▸ **Список заданий**:
1 – Пожалуйста, скопируйте из текста о стоицизме фрагмент между «6. Формирующееся» и «довольно поздней эпохой.» включительно.
2 – Чьё толкование и на какое сочинение, согласно тексту о стоицизме, достаточно перечитать, чтобы увидеть, сколь глубоко был впитан стоицизм?
3 – Определите, согласуются ли с текстом о стоицизме утверждения (a), (b) и (c). Для каждого ответьте «да» или «нет» и точно процитируйте решающие слова текста.
(a) Раннее христианство во многом обязано перипатетикам своими философскими позициями.
(b) Толкование Василия Великого на «Шестоднев» относится ко второму веку.
(c) Стоики были слишком заняты человеческим.

▸ **Исходный текст**:
● ● ● ● ● ● ●

6. Формирующееся
христианство отталкивалось и существенно противопоставляло себя именно
стоицизму. Это было насущно важно. На самом-то деле. Не Платону с
Аристотелем, казалось бы. Религия толпы и культов, философия
изолированной индивидуальности, плодящая и книжников, и уравновешенных
государственных мужей, - стоицизм в его уже римской ипостаси, был
главным и опутавшим все кругом и внутри, идеологическим противников
новой христианской веры. Достаточно перечитать толкование (а это уже 4
век) Василия Великого на "Шестоднев", отчасти напоминающие
Филоново-библейские толкования-логосы, где повсеместно разлита
стоическо-материальная терминология ( первые 3 дня особенно) - слияние,
стихии, смешения, и т.д. чтобы видеть сколь глубоко был впитан стоицизм,
его наука, подходы и логицизм, - этою уже довольно поздней эпохой.
Продраться сквозь все это - пневматику, вдохновенное дыхание творческого
духа, отвлеченность логоса-текста, отрешенность человека от мира и
беззащитность перед судьбою-законом мироздания, - было наиважнейшим. А
не сложнейшие, но не рядом лежащие Платонизм и Аристотелизм. Последний -
помогал и довольно долго помогал христианам преодолевать стоицизм.
Перипатетикам - и обязано во многом раннее христианство своими уже давно
укорененными философскими позициями. Перипатетики оказывались все время
глубже, "истиннее" в конце-то концов. Стоики слишком были заняты
человеческим, природой человеческого, на самом-то деле.
5. То же
самое - казалось бы мы видим с историей Академии. Но не то. Хотя и там
этапы исхождения и возвращения (в нашей литературе резко
выделенные Ю.Шичалиным, пошедшим здесь за А.Лосевым) повторялись в целом эпох
самой Академии: классическая (Платон) - средняя (Посидоний-неопифагорейцы)

● ● ● ● ● ● ●

Сохранённые данные:
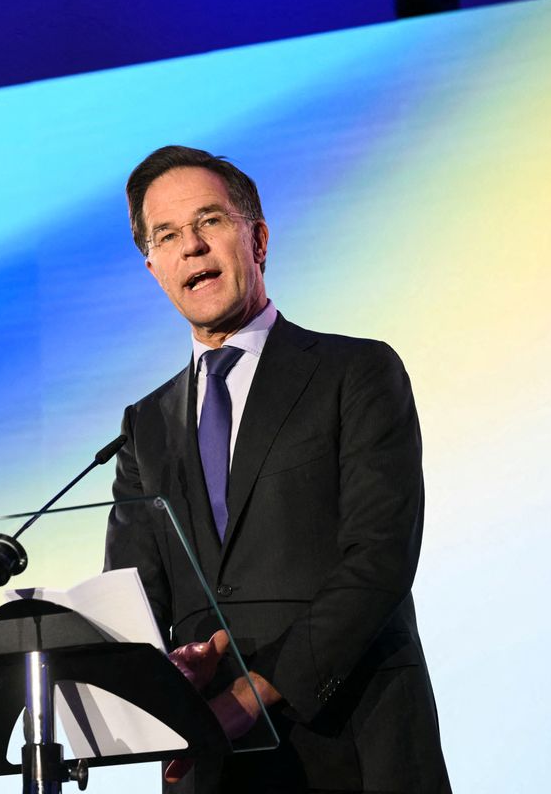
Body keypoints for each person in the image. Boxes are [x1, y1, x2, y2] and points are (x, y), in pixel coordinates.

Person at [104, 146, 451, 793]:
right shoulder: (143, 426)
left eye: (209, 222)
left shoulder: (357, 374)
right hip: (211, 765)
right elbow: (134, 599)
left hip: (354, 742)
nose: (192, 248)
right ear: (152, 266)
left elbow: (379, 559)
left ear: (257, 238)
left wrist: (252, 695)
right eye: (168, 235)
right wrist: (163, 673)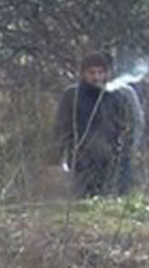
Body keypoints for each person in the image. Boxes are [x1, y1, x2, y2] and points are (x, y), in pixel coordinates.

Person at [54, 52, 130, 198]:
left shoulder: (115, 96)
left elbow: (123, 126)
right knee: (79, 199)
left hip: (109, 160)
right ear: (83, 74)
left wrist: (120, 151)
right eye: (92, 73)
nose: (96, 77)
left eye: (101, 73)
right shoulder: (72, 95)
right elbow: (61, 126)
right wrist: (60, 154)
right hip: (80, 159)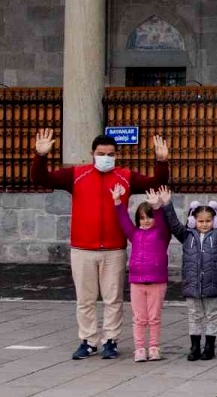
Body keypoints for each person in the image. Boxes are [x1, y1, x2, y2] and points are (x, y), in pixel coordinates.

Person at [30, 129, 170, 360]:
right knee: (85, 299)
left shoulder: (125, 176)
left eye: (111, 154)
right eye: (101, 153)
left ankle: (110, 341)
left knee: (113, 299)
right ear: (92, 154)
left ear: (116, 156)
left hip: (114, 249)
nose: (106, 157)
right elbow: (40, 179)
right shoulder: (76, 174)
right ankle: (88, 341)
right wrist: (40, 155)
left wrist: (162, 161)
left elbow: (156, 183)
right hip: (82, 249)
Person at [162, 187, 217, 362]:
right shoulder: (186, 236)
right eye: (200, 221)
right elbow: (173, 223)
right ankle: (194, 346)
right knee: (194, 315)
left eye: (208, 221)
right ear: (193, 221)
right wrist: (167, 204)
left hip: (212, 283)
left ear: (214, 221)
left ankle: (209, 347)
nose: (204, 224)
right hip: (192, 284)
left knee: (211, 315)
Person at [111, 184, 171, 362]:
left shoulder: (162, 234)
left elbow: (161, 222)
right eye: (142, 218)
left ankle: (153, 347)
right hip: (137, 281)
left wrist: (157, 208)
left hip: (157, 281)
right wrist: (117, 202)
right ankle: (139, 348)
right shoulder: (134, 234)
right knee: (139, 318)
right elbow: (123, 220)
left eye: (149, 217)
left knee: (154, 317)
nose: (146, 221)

● ● ● ● ● ● ●

▸ **Ответы по заданиям**:
1 –
6. Формирующееся
христианство отталкивалось и существенно противопоставляло себя именно
стоицизму. Это было насущно важно. На самом-то деле. Не Платону с
Аристотелем, казалось бы. Религия толпы и культов, философия
изолированной индивидуальности, плодящая и книжников, и уравновешенных
государственных мужей, - стоицизм в его уже римской ипостаси, был
главным и опутавшим все кругом и внутри, идеологическим противников
новой христианской веры. Достаточно перечитать толкование (а это уже 4
век) Василия Великого на "Шестоднев", отчасти напоминающие
Филоново-библейские толкования-логосы, где повсеместно разлита
стоическо-материальная терминология ( первые 3 дня особенно) - слияние,
стихии, смешения, и т.д. чтобы видеть сколь глубоко был впитан стоицизм,
его наука, подходы и логицизм, - этою уже довольно поздней эпохой.

2 – Толкование Василия Великого на «Шестоднев».

3 –
(a) Да: «Перипатетикам - и обязано во многом раннее христианство своими уже давно укорененными философскими позициями».
(b) Нет: «а это уже 4 век».
(c) Да: «Стоики слишком были заняты человеческим, природой человеческого».